Was there a ‘double dip’ recession?

According to official first estimates of GDP 2012, there were two successive quarters of negative GDP growth in 2012 (successive quarterly estimates -0.2%, -0.4, +0.9 and +0.0 ). If accurate these figures would justify the expression ‘double dip recession’. All four quarters add up to an official estimate of 0.0% growth for 2012. The London University team, correcting the bias in official GDP calculations, have come up with a figure of +0.5% for the whole year. They haven’t re-estimated quarterly growth, but if 0.2% of the correction relates to Q1 there was no ‘double dip recession’*.

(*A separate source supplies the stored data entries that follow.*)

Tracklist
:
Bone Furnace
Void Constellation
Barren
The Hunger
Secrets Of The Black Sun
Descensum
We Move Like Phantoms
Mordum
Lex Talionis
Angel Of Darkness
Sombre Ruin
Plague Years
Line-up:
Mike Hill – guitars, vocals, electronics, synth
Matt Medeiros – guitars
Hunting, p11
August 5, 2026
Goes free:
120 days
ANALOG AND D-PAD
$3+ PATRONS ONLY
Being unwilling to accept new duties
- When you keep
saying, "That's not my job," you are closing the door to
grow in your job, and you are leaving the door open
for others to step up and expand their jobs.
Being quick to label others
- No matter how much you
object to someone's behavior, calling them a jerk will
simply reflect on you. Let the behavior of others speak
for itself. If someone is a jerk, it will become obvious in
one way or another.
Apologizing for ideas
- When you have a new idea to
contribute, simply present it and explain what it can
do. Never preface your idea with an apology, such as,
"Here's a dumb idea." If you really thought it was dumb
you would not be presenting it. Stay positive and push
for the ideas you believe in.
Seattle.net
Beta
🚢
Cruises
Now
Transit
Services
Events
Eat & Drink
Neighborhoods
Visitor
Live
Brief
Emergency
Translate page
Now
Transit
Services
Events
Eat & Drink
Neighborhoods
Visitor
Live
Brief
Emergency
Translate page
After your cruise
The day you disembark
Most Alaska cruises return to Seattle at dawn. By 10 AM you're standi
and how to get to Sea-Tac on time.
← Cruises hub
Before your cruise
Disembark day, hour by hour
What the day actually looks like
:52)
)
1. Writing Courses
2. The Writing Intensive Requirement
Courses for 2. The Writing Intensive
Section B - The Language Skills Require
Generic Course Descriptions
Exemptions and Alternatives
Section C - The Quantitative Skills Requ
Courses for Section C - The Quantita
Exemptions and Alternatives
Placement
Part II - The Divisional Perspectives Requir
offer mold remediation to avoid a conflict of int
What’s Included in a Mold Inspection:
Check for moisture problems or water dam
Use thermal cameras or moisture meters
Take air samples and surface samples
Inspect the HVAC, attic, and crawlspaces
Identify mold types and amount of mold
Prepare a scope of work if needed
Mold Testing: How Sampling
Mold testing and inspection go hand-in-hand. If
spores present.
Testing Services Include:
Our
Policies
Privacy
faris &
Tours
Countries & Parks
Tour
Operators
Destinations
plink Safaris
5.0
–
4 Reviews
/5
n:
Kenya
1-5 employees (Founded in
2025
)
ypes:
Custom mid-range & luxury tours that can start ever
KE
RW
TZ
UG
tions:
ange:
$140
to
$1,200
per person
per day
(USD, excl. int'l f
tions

My feeling is that the London University definition of ‘intangibles’ was bound to have understated the upward correction needed because new types of intangibles get invented all the time like the ‘big data’ discussed in Solving the Productivity Puzzle. This is one reason why I concluded that it’s a mistake to try to redefine GDP to capture all investment, and why I believe that (for what it’s worth) the recession was over by the end of 2009, before the present government came to power. GDP will always remain biased against sustainable economic growth. We need to come up with some un-audited management accounting indicators, as industry did in the 1980s when the inadequacy of financial accounting information for running a business became obvious. Let the credit agencies continue to use debt-to-GDP as an indicator of creditworthiness if they want (there is some evidence that they are less interested in it); we should increasingly regard it as irrelevant to economic growth as it is (for other reasons) to growth in human and environmental welfare.

* note 4 march 2013: Q1 2012 growth official figure has now been revised up to -0.1% so it is even less likely there was a double dip recession
** further note 27 June 2013: it has been officially announced that there was no double dip recession in 2012. You heard it here first on 12 February!